The case study we chose was relatively simple. With just a few MCP servers, an LLM could have automated the creation of the table, saving significant human time. But many business processes are much more complicated. MCP servers will not be enough. LLMs will likely need to call in specialized LLMs to solve specific problems.
NANDA
Nanda is analogous to the legal system in a human economy. Developed at MIT, it allows AI agents to find each other based on their capability or reputation. It supports market mechanisms, negotiation, and resolution of conflicts. It also supports full audibility, so that agents can check whether other agents completed their tasks as promised.
Major Implications of the Coming AI Economy
The use of specialized non-AGI models will favor open weight models. In an open weight model, the weights of the model, which can be tens or hundreds of billions of numbers, are publicly disclosed, allowing them to be modified as needed. The weights of an LLM are like the neurons in a human brain: they contain the knowledge and abilities of the LLM. If we want to change what the model knows or what it is good at, we can change the weights. Open weight models will therefore become at least as important as proprietary models. So far, China is in the lead in developing open weight models.
The AGI vision concentrates power, but a decentralized AI economy diffuses power. An AI economy will substantially reduce the risk of inordinate economic power being concentrated in a few corporations or governments that control the technology.

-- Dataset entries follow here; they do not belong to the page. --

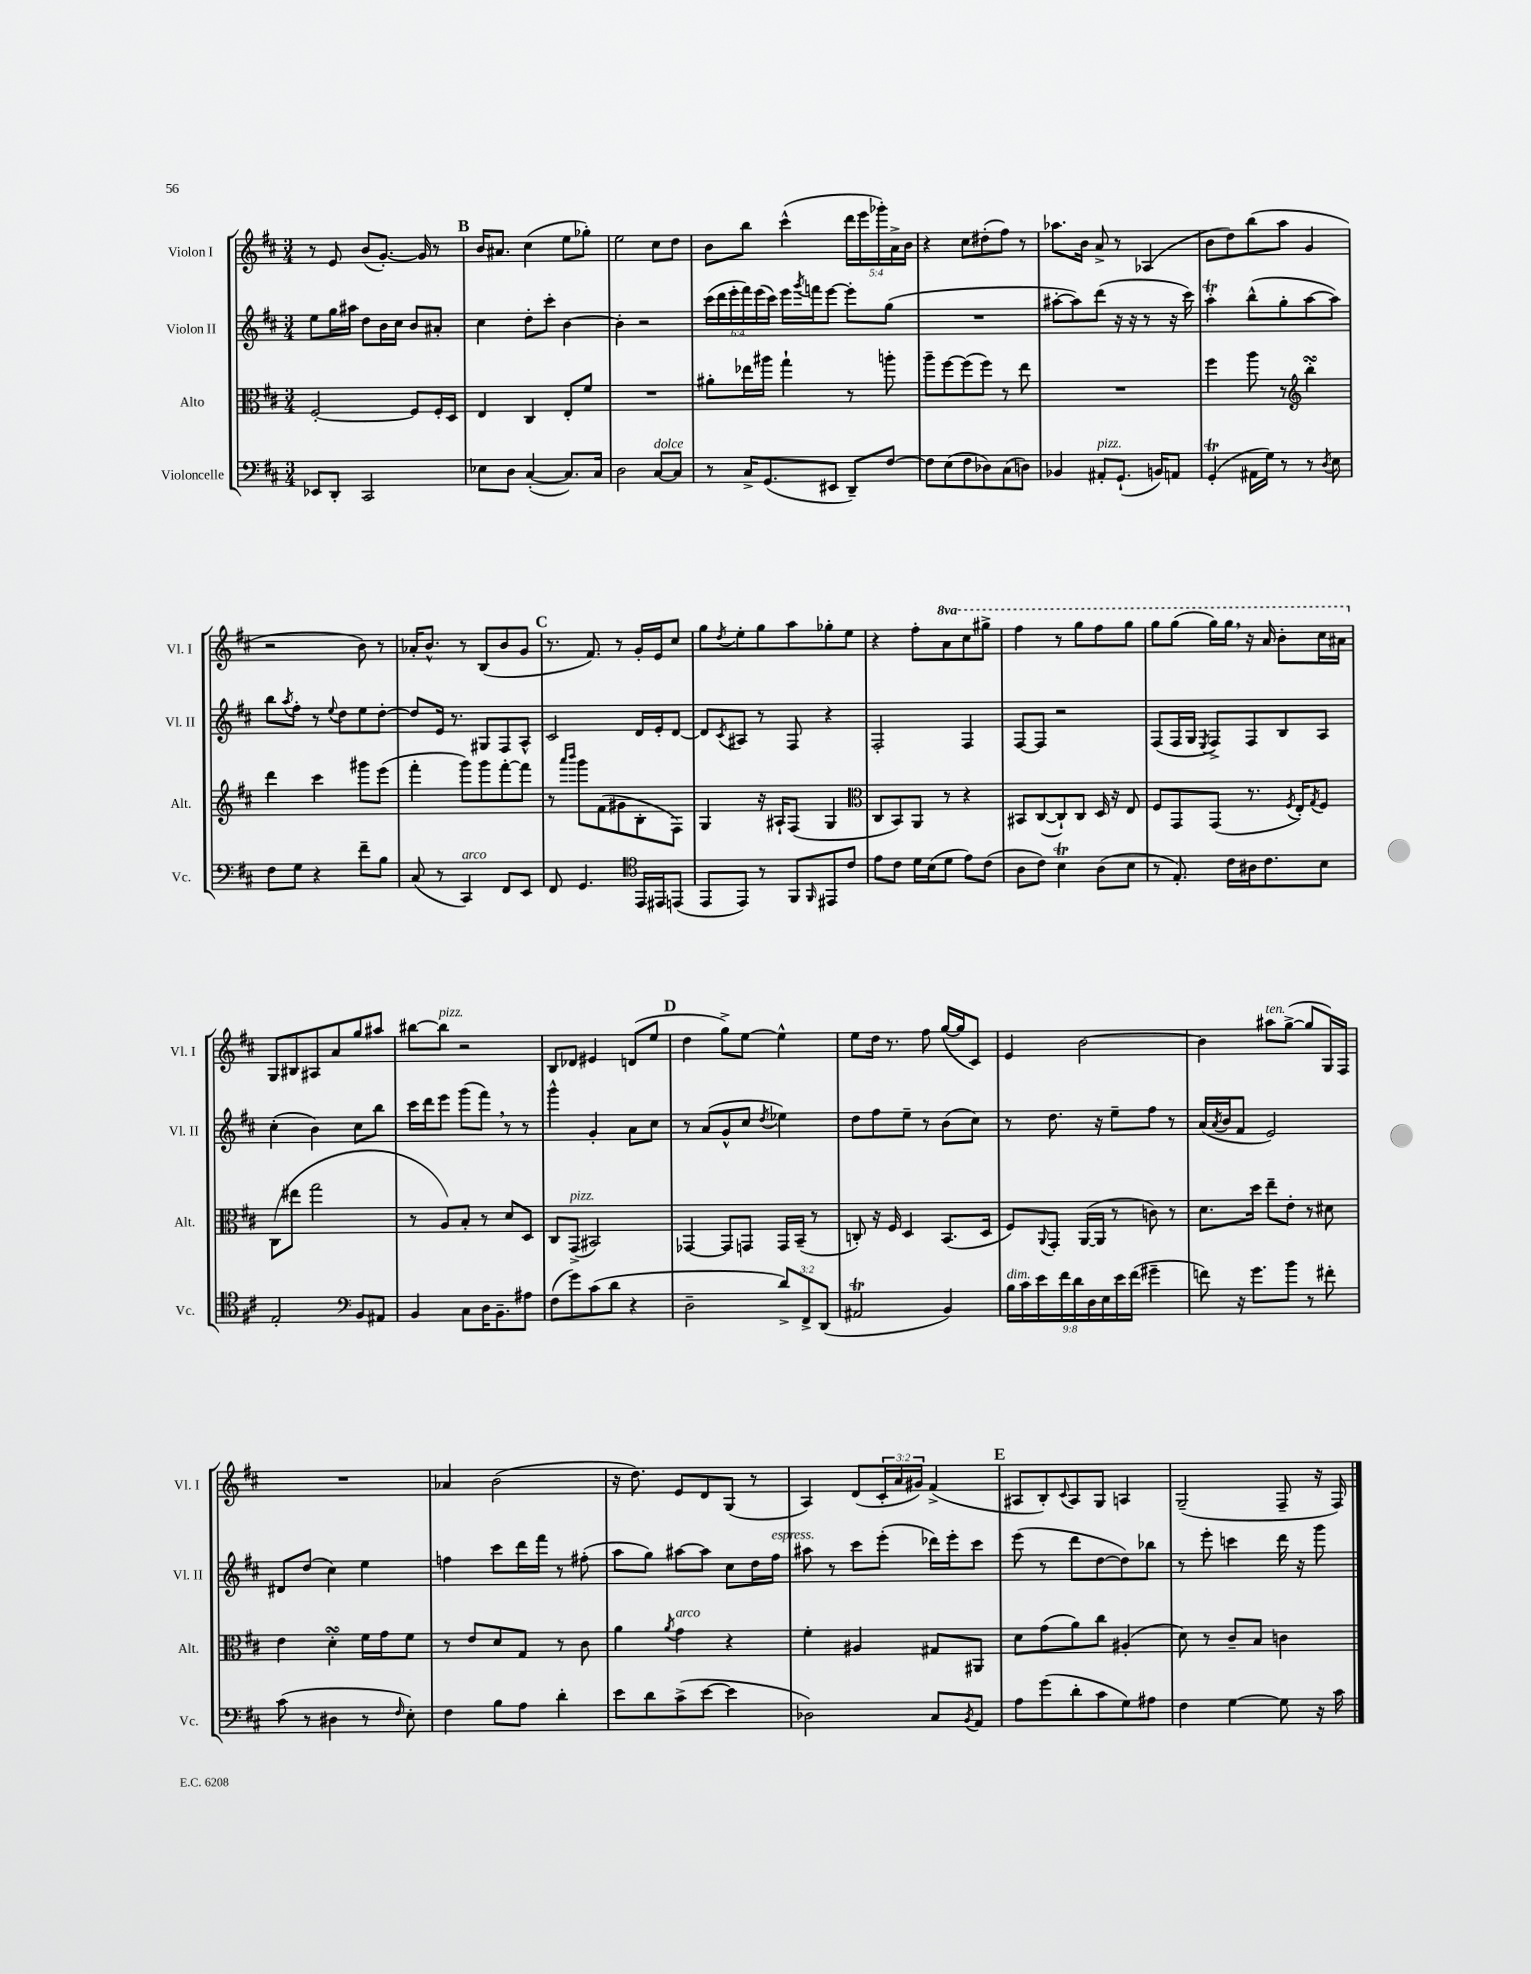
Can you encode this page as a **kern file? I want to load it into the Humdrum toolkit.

**kern	**kern	**kern	**kern
*part4	*part3	*part2	*part1
*staff4	*staff3	*staff2	*staff1
*I"Violoncelle	*I"Alto	*I"Violon II	*I"Violon I
*I'Vc.	*I'Alt.	*I'Vl. II	*I'Vl. I
*clefF4	*clefC3	*clefG2	*clefG2
*k[f#c#]	*k[f#c#]	*k[f#c#]	*k[f#c#]
*M3/4	*M3/4	*M3/4	*M3/4
=12	=12	=12	=12
8EE-X/L	[2F#'/	8ee\L	8r
8DD'/J	.	16gg\L	8e/
.	.	16aa#X\JJ	.
2CC#/	.	8dd\L	(8b/L
.	.	16b\L	[8.g'/J)
.	.	16cc#\JJ	.
.	8F#/L]	8b/L	.
.	.	.	16g/]
.	16F#'/L	8a#X'/J	8r
.	16D/JJ	.	.
!!LO:REH:place=s1:t=B
=13	=13	=13	=13
8E-X\L	4E/	4cc#\	16b/KL
.	.	.	8.a#X/J
8D\J	.	.	.
([4C#'/	4C#/	8dd'\L	(4cc#\
.	.	8ccc#'\J	.
8.C#/L])	8E'/L	[4b\	8ee\L
.	8f#/J	.	8gg-X'\J)
16C#/Jk	.	.	.
=14	=14	=14	=14
2D\	2.r	4b'\]	2ee\
.	.	2r	.
!LO:TX:a:i:t=dolce	!	!	!
[8C#/L	.	.	8cc#\L
8C#/J]	.	.	8dd\J
=15	=15	=15	=15
8r	8a#X'\L	(24ccc#\LL	8b\L
.	.	24ddd\	.
.	.	24eee'\	.
16C#^/KL	16ee-X\L	24fff#\)	8bb\J
.	.	(24eee\	.
(8.GG/	16aa#X\JJ	.	.
.	.	24ccc#\JJ)	.
.	4gg`\	16eee\LL	(4ccc#^^\
.	.	8qggg/	.
.	.	16fffn\J	.
8EE#X/J	.	[8eee\J	.
8DD~/L)	8r	8eee'\L]	20ddd\LL
.	.	.	20eee\
.	.	.	20ggg-X'\)
[8F#/J	8aan'\	(8gg\J	.
.	.	.	20a^\
.	.	.	20b\JJ
=16	=16	=16	=16
8F#\L]	8aa~\L	2.r	4r
(8E\	[8ff#\	.	.
8F#\	(8ff#\]	.	8cc#\L
8D-X\)	8ff#\J)	.	(8dd#X'\
(8C#\	8r	.	8ff#\J)
8Dn\J)	8ee\	.	8r
=17	=17	=17	=17
4BB-X/	2.r	[8aa#X'\L	8.aa-X\L
.	.	8aa#\])	.
.	.	.	16b\Jk
!LO:TX:a:i:t=pizz.	!	!	!
8AA#X'/L	.	(8ddd\J	8a^/
(8.GG`/J	.	16r	8r
.	.	16r	.
.	.	8r	(4A-X/
16BBn/KL)	.	.	.
8AAn/J	.	16r	.
.	.	16ccc#\)	.
=18	=18	=18	=18
(4GGT'/	4ff#\	4aaT'\	8b\L
.	.	.	8dd\)
16AA#X\LL	8aa\	(8bb^^\L	(8bb\
16G\JJ)	.	.	.
8r	8r	8gg'\	8aa\J
*	*clefG2	*	*
8r	4bbsSSS'\	[8aa\	4g/
8qD/	.	.	.
8E\	.	8aa\J])	.
!!LO:LB:g=z
=19	=19	=19	=19
8F#\L	4ddd\	8bb\L	2r
.	.	8qaa/	.
8G\J	.	8ff#'\J	.
4r	4ccc#\	8r	.
.	.	8qqee/	.
.	.	8dd\L	.
8f#~\L	8ggg#X\L	8ee\	8b\)
8B\J	(8eee\J	[8dd'\J	8r
=20	=20	=20	=20
(8C#/	4fff#'\	8dd/L]	16a-X'/KL
.	.	.	8.b^^/J
8r	.	16e/Jk	.
.	.	8.r	.
!LO:TX:a:i:t=arco	!	!	!
4CC#/)	8ggg\L)	.	8r
.	8ggg\	8G#X/L	(8B/L
8FF#/L	[8fff#'\	8F#/	8b/
8EE/J	8fff#\J]	8A^^/J	8g/J
!!LO:REH:place=s1:t=C
=21	=21	=21	=21
8FF#/	8r	2c#/	8.r
.	16qqaaa/LL	.	.
.	16qqbbb/JJ	.	.
4.GG/	8ggg\L	.	.
.	.	.	8.f#/)
.	(8f#\	.	.
.	8g#X\	.	8r
*clefC4	*	*	*
16EE/LL	8B'\	16d/LL	16g'/LL
16EE#X/J	.	16e'/J	16e/J
(8EEn/J	8F#\J)	[8d/J	8cc#/J
=22	=22	=22	=22
8EE/L	4G/	8d/L]	8gg\L
.	.	8qc#/	8qdd/
8EE/J)	.	8A#X/J	8ee'\
8r	16r	8r	8gg\
.	16A#X`/KL	.	.
8FF#/L	(8F#/J	8F#/	8aa\
16qqFF#/	.	.	.
8EE#X/	4G/	4r	8gg-X'\
8c#/J	.	.	8ee\J
=23	=23	=23	=23
*	*clefC3	*	*
8e\L	8C#/L	2F#'/	4r
8c#\J	8BB/)	.	.
16d\LL	8AA/J	.	8ff#'\L
(16B\J	.	.	.
*	*	*	*8va
8d\J	8r	.	8aa\
8e\L)	4r	4F#/	8ccc#\
(8c#\J	.	.	8ggg#X^\J
=24	=24	=24	=24
8A\L	8BB#X/L	[8F#/L	4fff#\
8c#\J)	([8C#/	8F#/J]	.
4BT\	8C#`/])	2r	8r
.	8C#/J	.	8ggg\L
(8A\L	16D/	.	8fff#\
.	16r	.	.
8B\J	8E/	.	8ggg\J
=25	=25	=25	=25
8r	8F#/L	(8F#/L	8ggg\L
8.E'/)	8GG/	16F#/L	(8ggg\J
.	.	16G/JJ	.
.	.	8qE/	.
.	(8GG/J	8F#^/L)	16ggg\LL)
16c#\LL	.	.	16ggg,\JJ
16A#X\J	8.r	8F#/	16r
8.c#\	.	.	16aa/
.	.	8B/	8bb'\L
.	8qF#/	.	.
.	16E'/KL)	.	.
.	8qG/	.	.
8B\J	8F#/J	8A/J	16ccc#\L
.	.	.	16aa#X\JJ
!!LO:LB:g=z
=26	=26	=26	=26
*	*	*	*X8va
2E'/	(8C#\L	(4cc#'\	8G/L
.	8ee#X\J	.	8B#X/
.	2gg\	4b\)	8A#X/
.	.	.	8a/
*clefF4	*	*	*
8BB/L	.	8cc#\L	8gg/
8AA#X/J	.	8bb\J	8aa#X/J
=27	=27	=27	=27
4BB/	8r	16ccc#\LL	[8bb#X\L
.	.	16ddd\J	.
!	!	!	!LO:TX:a:i:t=pizz.
.	8A/L)	8eee\J	8bb#\J]
8C#\L	8B'/J	(8ggg\L	2r
16D\K	8r	8fff#,\J)	.
8.BB~\	.	.	.
.	8d/L	8r	.
8A#X\J	8D/J	8r	.
=28	=28	=28	=28
(8F#\L	8C#/L	4ggg^^\	8B/L
!	!LO:TX:a:i:t=pizz.	!	!
8g\)	(8GG^/J	.	8d-X/J
(8c#\	2BB#X/)	4g'/	4e#X/
8d\J	.	.	.
4r	.	8a\L	(8dn/L
.	.	8cc#\J	8ee/J
!!LO:REH:place=s1:t=D
=29	=29	=29	=29
2D~\	[4GG-X/	8r	4dd\
.	.	(8a/L	.
.	8GG-/L]	8g^^/	8gg^\L)
.	8GGn/J	8cc#/J	[8ee\J
.	.	8qdd/	.
12d^/L)	16GG/LL	4ee-X\)	4ee^^\]
.	(16BB~/JJ	.	.
12FF#^/	.	.	.
.	8r	.	.
(12DD/J	.	.	.
=30	=30	=30	=30
2AA#Xt/	8Cn'/)	8dd\L	8ee\L
.	16r	8ff#\	16dd\Jk
.	16F#/	.	8.r
.	4D/	8ee~\J	.
.	.	8r	8ff#\
4BB/)	(8.BB/L	(8b\L	([16gg/LL
.	.	.	16gg/J]
.	.	8cc#\J)	8c#/J)
.	16D/Jk	.	.
=31	=31	=31	=31
!LO:TX:a:i:t=dim.	!	!	!
18B\LL	8F#/L)	8r	4e/
18c#\	.	.	.
18e\	.	.	.
.	8qqAA/	.	.
.	8GG'/J	8.dd\	.
18f#\	.	.	.
18d\	.	.	.
.	([16AA/LL	.	[2b\
18D\	.	.	.
.	16AA/JJ]	16r	.
18E\	.	.	.
.	8r	8ee~\L	.
18e\	.	.	.
(18f#\JJ	.	.	.
4g#X~\	8cn\)	8ff#\J	.
.	8r	8r	.
=32	=32	=32	=32
8fn\)	8.d\L	(16a/LL	4b\]
.	.	8qa/	.
.	.	16b/J	.
16r	.	8f#/J	.
8.g\L	16dd\Jk	.	.
!	!	!	!LO:TX:a:i:t=ten.
.	8ee~\L	2e/)	8aa#X\L
8b\J	8e'\J	.	([8gg^\J
8r	8r	.	8gg/L]
8f#X'\	8d#X\	.	16G/L)
.	.	.	16F#/JJ
!!LO:LB:g=z
=33	=33	=33	=33
(8c#\	4e\	8d#X/L	2.r
8r	.	(8dd/J	.
4D#X\	4dsSSs'\	4cc#\)	.
8r	16f#\LL	4ee\	.
.	16g\J	.	.
16qqF#/	.	.	.
8E'\)	8f#\J	.	.
=34	=34	=34	=34
4F#\	8r	4ffn\	4a-X/
.	8e/L	.	.
8B\L	8d/	8ccc#\L	(2b\
8A\J	8G/J	16ddd\L	.
.	.	16fff#\JJ	.
4d'\	8r	8r	.
.	8c#\	(8ff#X'\	.
=35	=35	=35	=35
8e\L	4a\	8aa\L	16r
.	.	.	8.dd\)
8d\	.	8gg\J)	.
.	8qa/	.	.
!	!LO:TX:a:i:t=arco	!	!
(8c#^\	4g\	[8aa#X\L	8e/L
[8e\J	.	8aa#\J]	8d/
4e\]	4r	8cc#\L	(8G/J
.	.	16dd\L	8r
!	!	!LO:TX:a:i:t=espress.	!
.	.	16ff#\JJ	.
=36	=36	=36	=36
2D-X\)	4f#'\	8aa#X\	4A/)
.	.	8r	.
.	4A#X/	8ccc#\L	(8d/L
.	.	(8eee'\J	24c#'/L
.	.	.	24a/
.	.	.	24g#X/JJ)
8C#/L	8G#X/L	16ddd-X\LL)	(4f#^/
.	.	16eee'\J	.
8qBB/	.	.	.
8AA/J	8AA#X/J	8ccc#\J	.
!!LO:REH:place=s1:t=E
=37	=37	=37	=37
8A\L	8d\L	(8eee\	8A#X/L
(8g\	(8g\	8r	8B'/)
.	.	.	8qqc#/
8d'\	8a\)	8ddd\L	8A#/
8c#\	8cc#\J	[8dd\	8G/J
8G\)	(4A#X'/	8dd\])	4An/
8A#X\J	.	8bb-X\J	.
=38	=38	=38	=38
4F#\	8d\)	8r	(2G~/
.	8r	8eee'\	.
[4G\	8c#~/L	4cccn\	.
.	8B/J	.	.
8G\]	4cn\	16ddd\	8F#~/
.	.	16r	.
16r	.	8ggg\	16r
16c#\	.	.	16F#/)
==	==	==	==
*-	*-	*-	*-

The AI economy will need a financial system so that AIs can pay each other for services. AIs will also have to pay MCP servers and NANDA components for legal services with remittances that are like taxes. Crypto is a natural fit for an AI financial system, especially when the AI economy crosses borders. The AI economy is thus the killer app for crypto.
The AI economy will need a human legal framework to interact with the human economy. AIs, for example, probably need to be legal persons in the same way corporations are so that they can enter into enforceable contracts, be sued and sue, and bring other legal actions.
The AI Productivity Revolution Does Not Depend on Achieving AGI
AI researchers have been worshipping the false god of AGI for decades now. But AIs don’t have to be better at everything any more than humans need to be. They just need to be better at their specialty. Being very good at a particular cognitive task, even better than all humans, does not require AGI. A group of highly specialized non-AGI models, working together in their own economy, will outperform any one model that tries to outperform in all areas. Instead of trying to surpass artificial model benchmarks by making the next foundation LLM model even bigger, AI needs an enlightenment in which researchers reject the pursuit of AGI and turn instead to creating the AI economy.
An excellent analysis. Your clearly expressed thoughts reinforce and add to what I have been arguing for years. I often point back to the 1980s and 1990s "IT productivity paradox" in which greatly increased computing power for years and decades stubbornly refused to show up in clear productivity increases.
I think you are correct in emphasizing the "AI economy" rather than a single, all-power AI. In fact, I'm currently writing partly about that for the upcoming Beneficial AGI Summit. This alternative view of what is likely and feasible (given LLMs and not a different approach such as "cognitive AI" or "neurosymbolic AI") has strong implications for AI safety discussions. I think it further underlines the implausibility of catastrophic AI scenarios.